Dissenting opinion filed by Circuit Judge MacKINNON.

GINSBURG, Circuit Judge:

Petitioner, Alberta Burns, is a retiree who ranks within a special and dwindling category of social insurance recipients. She is a dual beneficiary. She receives primary benefits, on her own account, as a retired worker covered under the Social Security Act (SSA). She also receives derivative benefits as the surviving spouse of a worker covered under the Railroad Retirement Act (RRA).1 The SSA requires the reduction of a recipient’s benefits by one dollar for every two dollars of income the recipient earns in excess of a statutorily defined exempt amount. 42 U.S.C. § 403(b). The RRA incorporates the SSA excess earnings provision by reference. 45 U.S.C. § 231a(g)(2).2 If the two fifty percent offset provisions, the one in the SSA and one in the RRA, are separately applied to each of the benefits a dual beneficiary receives, income earned in excess of the exempt amount3 will yield, in [195]*195total, a one hundred percent or a dollar-for-dollar offset.4

In 1974, petitioner Burns earned $3800. The exempt amount that year was $2400. Thus, her excess earnings amounted to $1400. She reported her 1974 earnings to the Social Security Administration (Administration) and that agency deducted $744 from her social security benefits in 1976.5 Two years later, the Railroad Retirement Board (Board) offset $700 against petitioner Burns’s 1978 railroad retirement benefits to account for her excess earnings of $1400 in 1974. AR at 31-34. Burns unsuccessfully contested the Board’s action through administrative channels. In re Alberta E. Burns, Railroad Retirement Act Claims Appeal Docket No. 1883. As authorized by 45 U.S.C. §§ 231g, 355(f), she now petitions this court to review the Board’s December 11, 1980, decision rejecting her claim for recovery of the $700 deducted from her 1978 benefits.

Burns sought to proceed here on behalf of a class.
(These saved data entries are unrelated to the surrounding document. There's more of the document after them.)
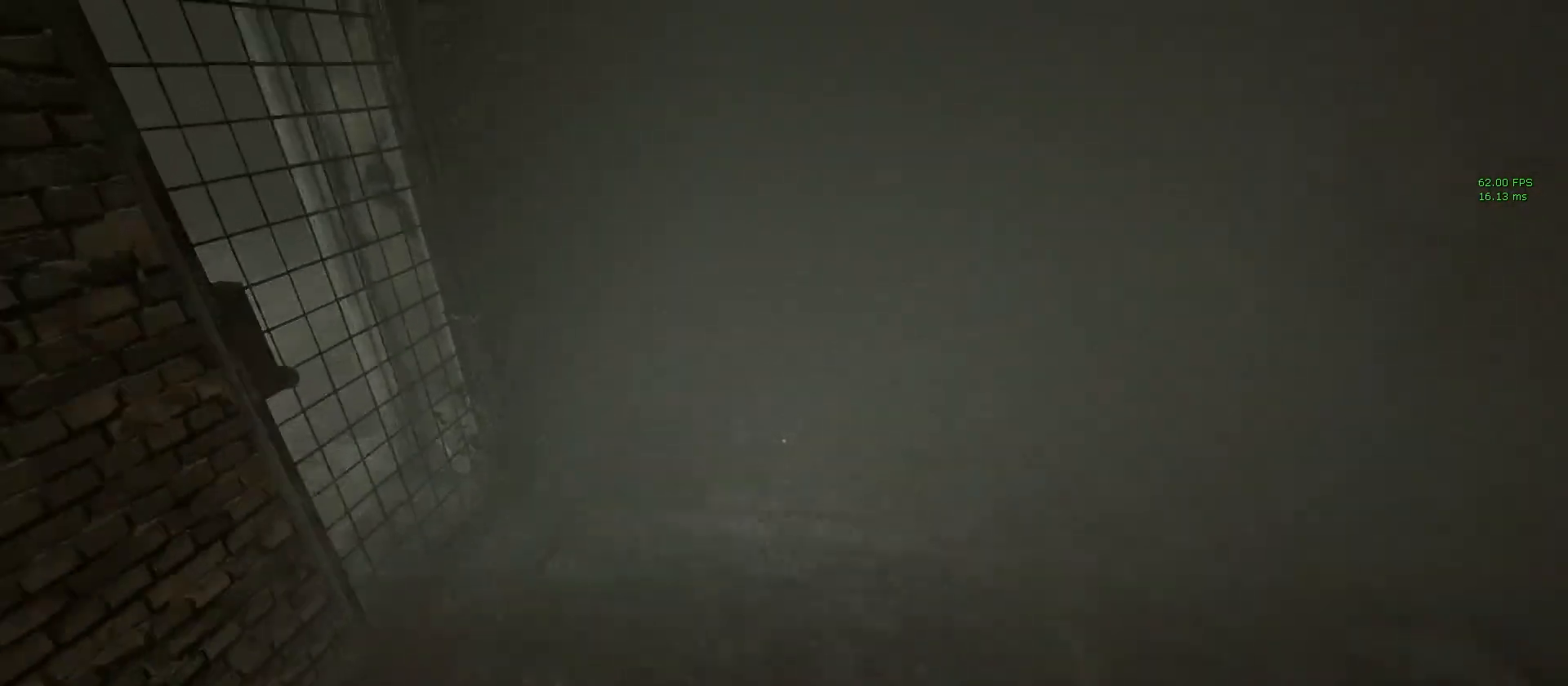
{"keys": ["shift", "w"], "mouse": [], "events": []}
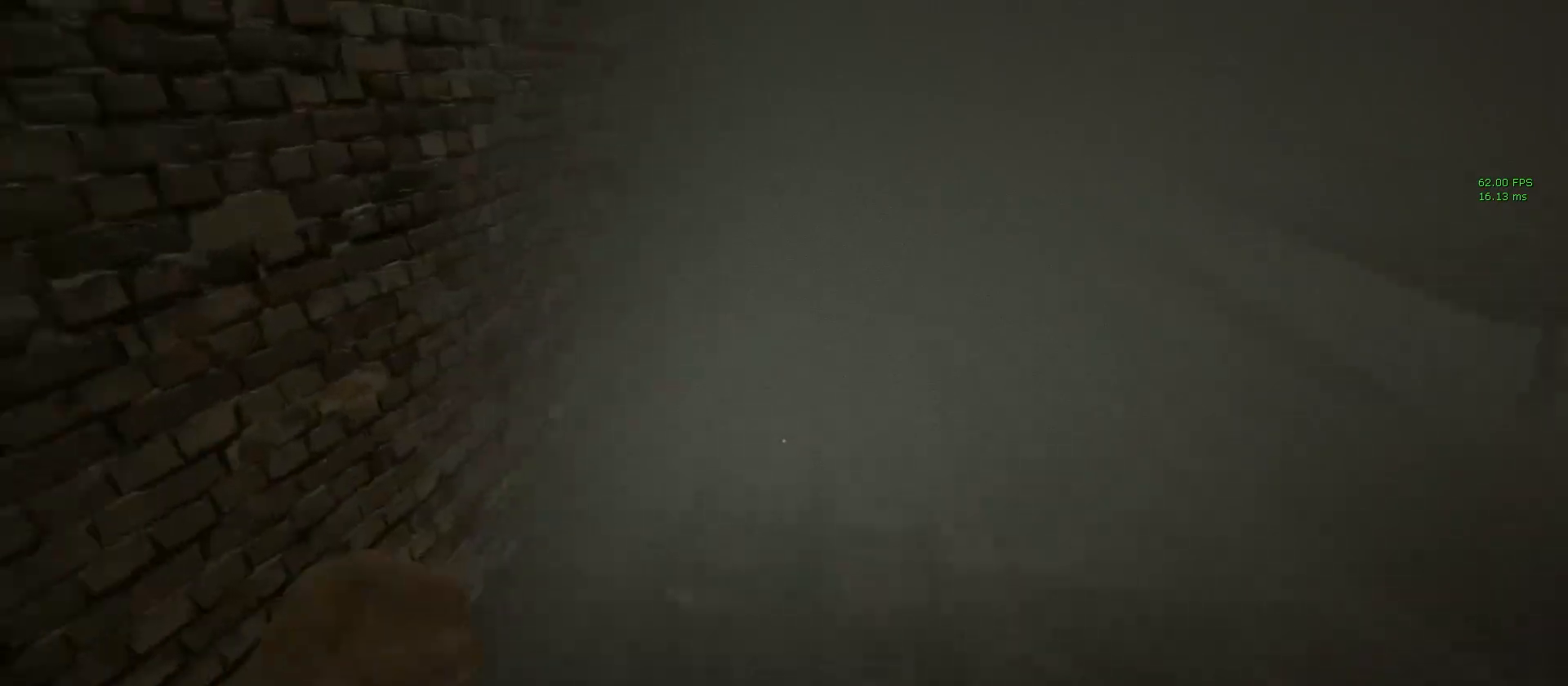
{"keys": ["shift", "w"], "mouse": [], "events": []}
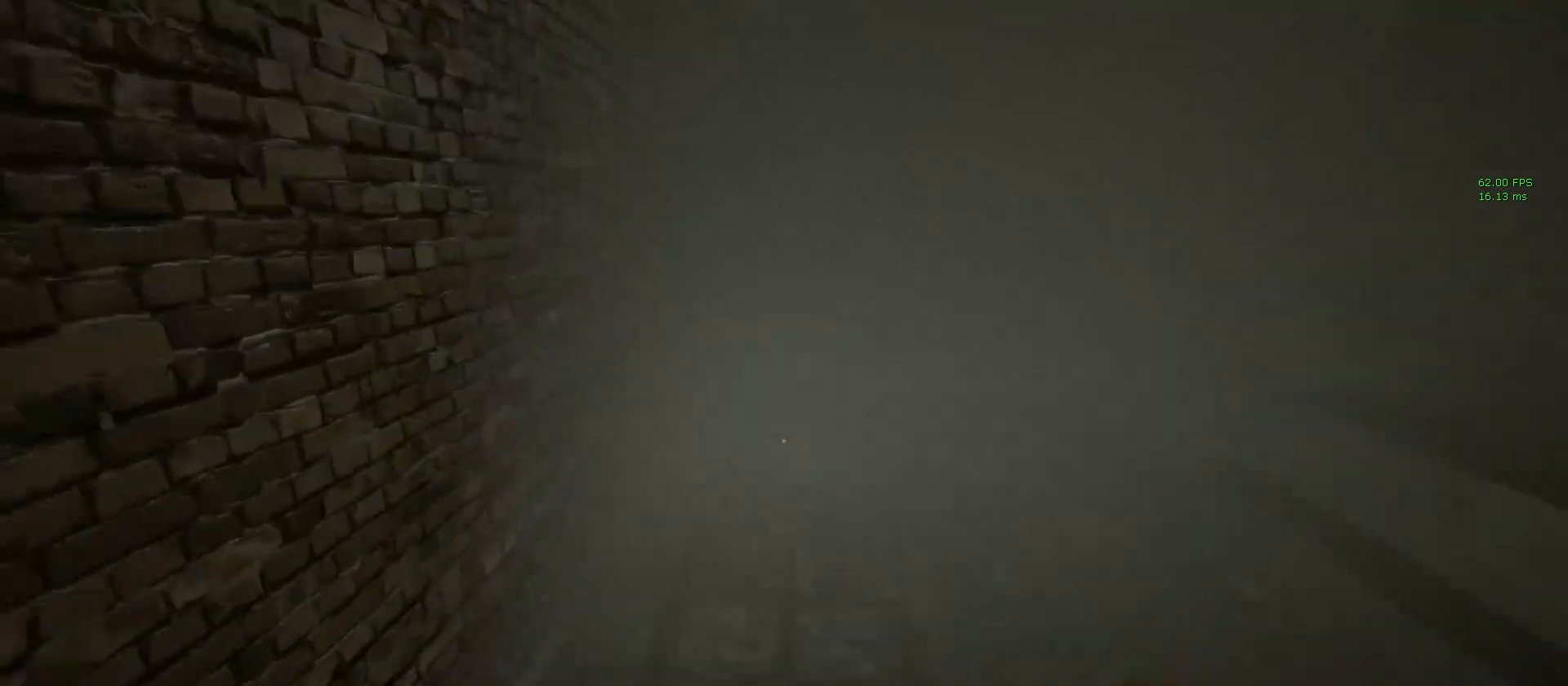
{"keys": ["shift", "w"], "mouse": [], "events": []}
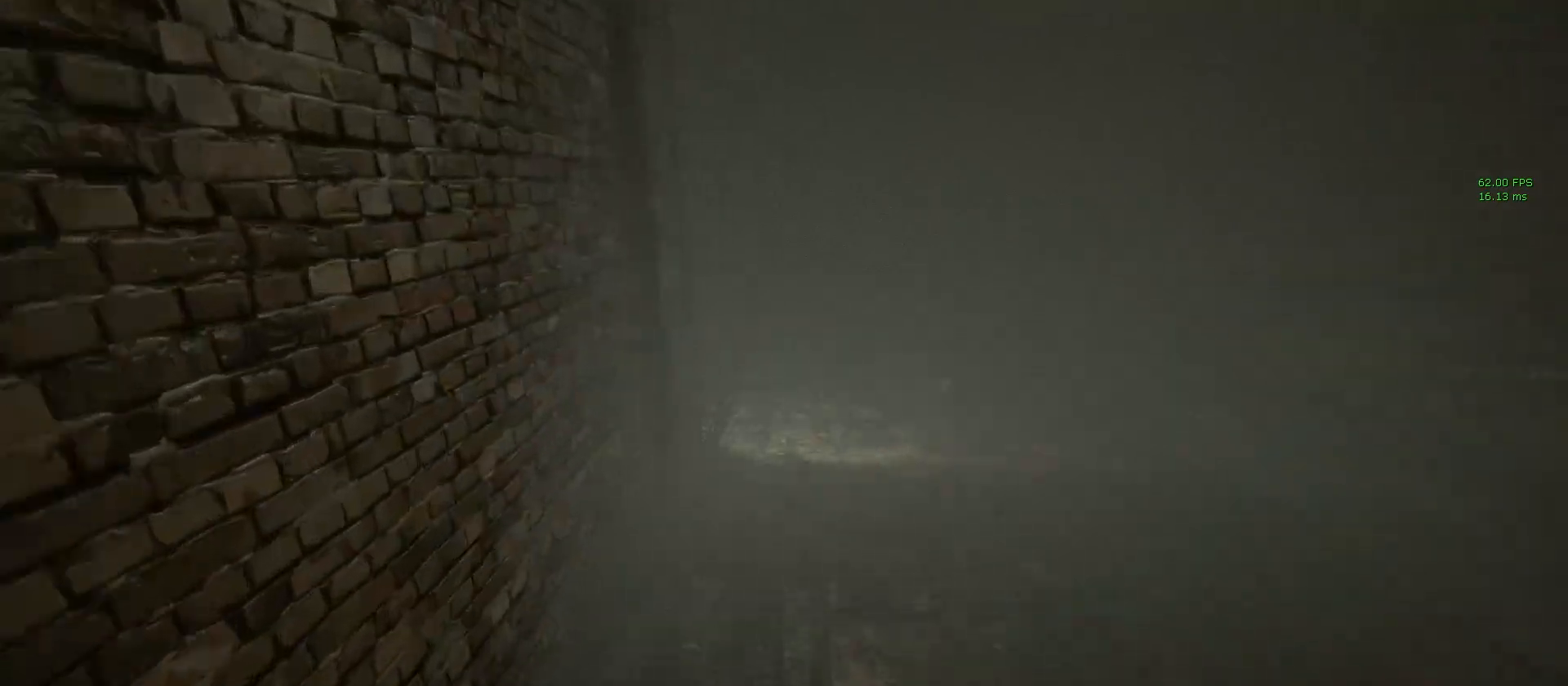
{"keys": ["shift", "w"], "mouse": [], "events": []}
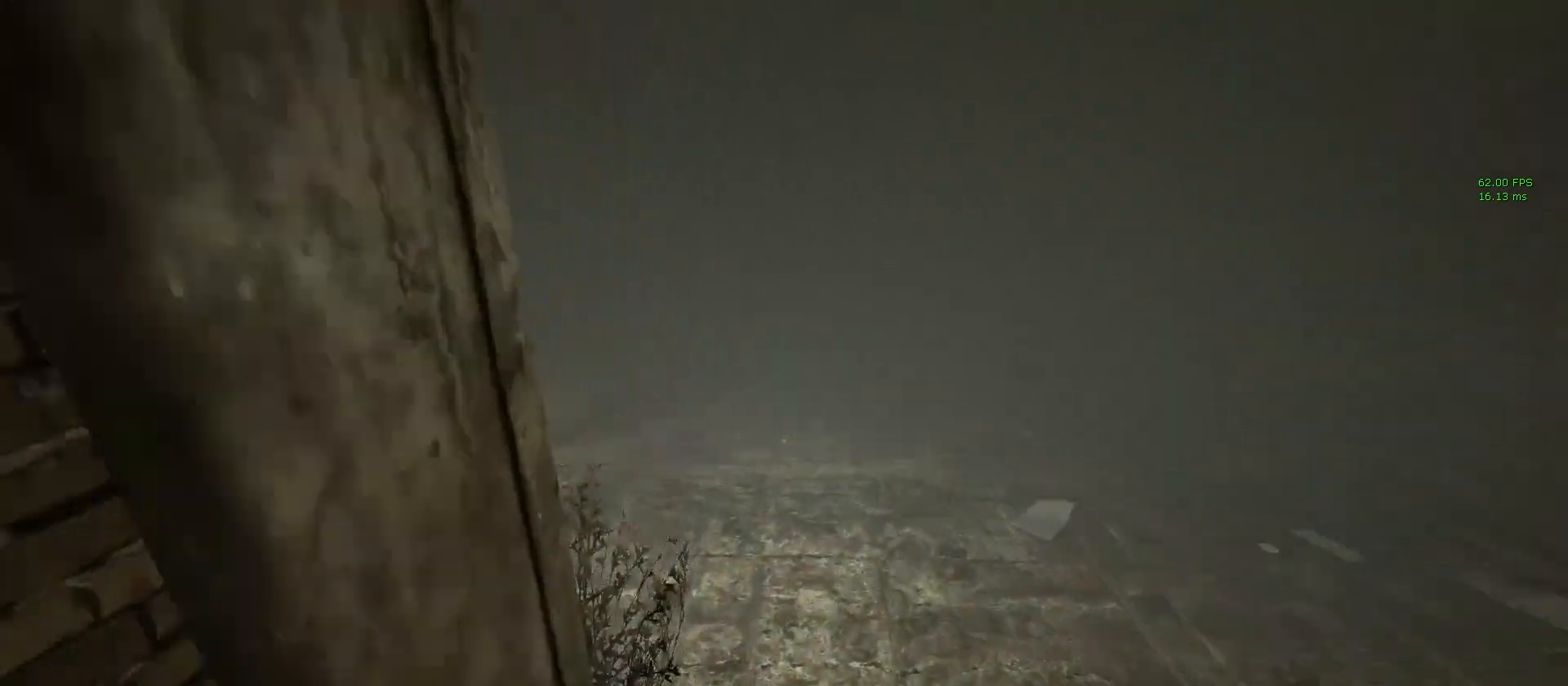
{"keys": ["shift", "w"], "mouse": [], "events": []}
Our decision denying her motion for an order certifying the class and granting the Board’s motion to dismiss the class element of the petition appears in a companion opinion. See Burns v. United States Railroad Retirement Board, 701 F.2d 189 (D.C.Cir.1983).

Initially, Burns challenges the Board’s offset as contrary to the intent of Congress. If the Board correctly applied its governing statute, she argues alternately, the resulting dual offset is unconstitutional because it contravenes the equal protection principle. Finally, she urges that even if her statutory interpretation and constitutional arguments fail, the Board acted impermissi-bly in rejecting her request for waiver of the $700 recovery.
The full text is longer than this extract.